— Start Extract to read —
Wasabi also runs the same flat rate across all 13+ global regions, which is useful if you need data in Frankfurt or Singapore without paying a regional premium. Like B2, it's fully S3-compatible, so existing tooling (rclone, Veeam, Cyberduck, Restic) works without modification.
Key Differences from B2
The fine print matters. Wasabi has a 1 TB minimum billing floor — store 100 GB and you still pay $6.99/month, an effective rate of $0.069/GB that's 10× the headline price and worse than even S3. B2 has no such minimum: pay $0.006/GB on whatever you actually store, with the first 10 GB free. Wasabi also enforces a 90-day minimum storage duration; delete or overwrite within that window and you still pay through day 90. B2 has no minimum retention period. Wasabi's "free egress" is bounded by a 1:1 monthly egress-to-storage ratio and a 100 TB ceiling; B2's free egress allowance is 3:1, and Bandwidth Alliance egress is genuinely unlimited. For most small-to-mid workloads, B2 ends up cheaper and more flexible despite the very similar headline price.
— End Extract to read —
— Start Dataset content —
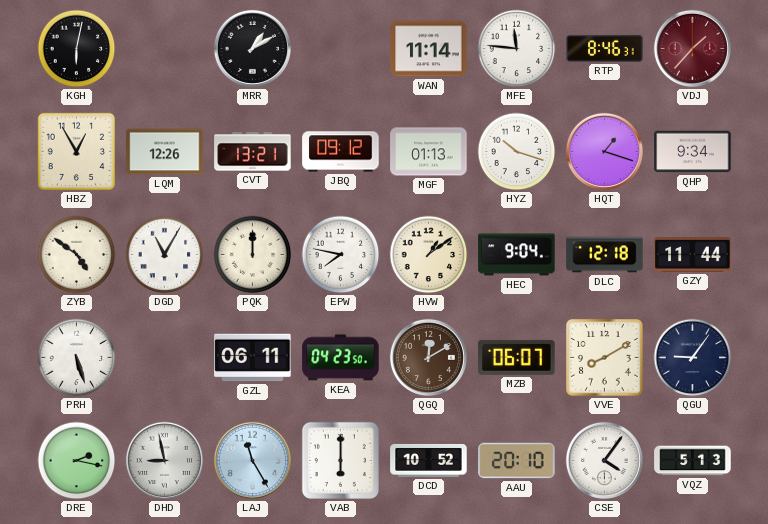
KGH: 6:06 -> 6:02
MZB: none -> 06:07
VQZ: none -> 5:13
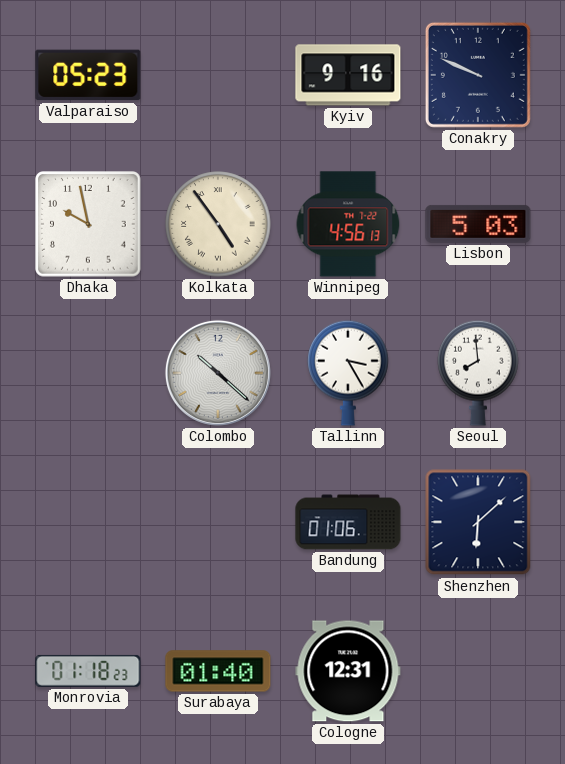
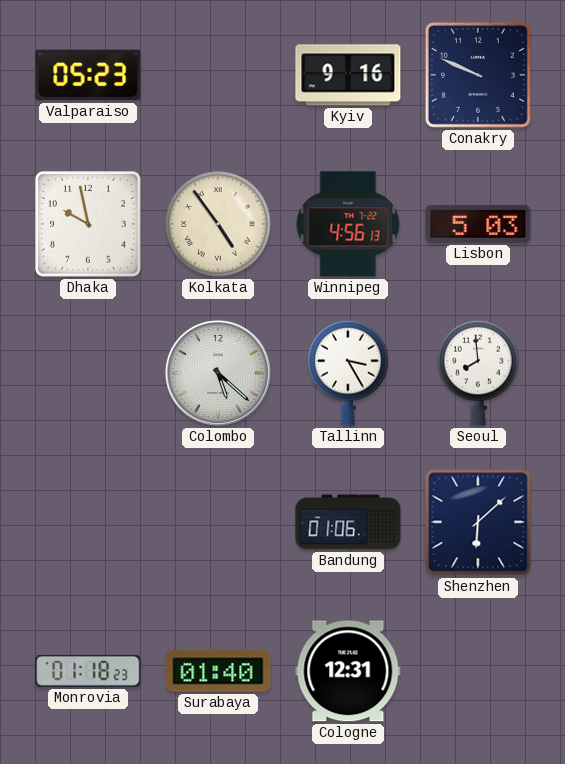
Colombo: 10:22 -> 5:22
— End Dataset content —
Work to complete
In the storage pricing comparison above, what minimum storage duration does Wasabi enforce?

Answer in full
90 days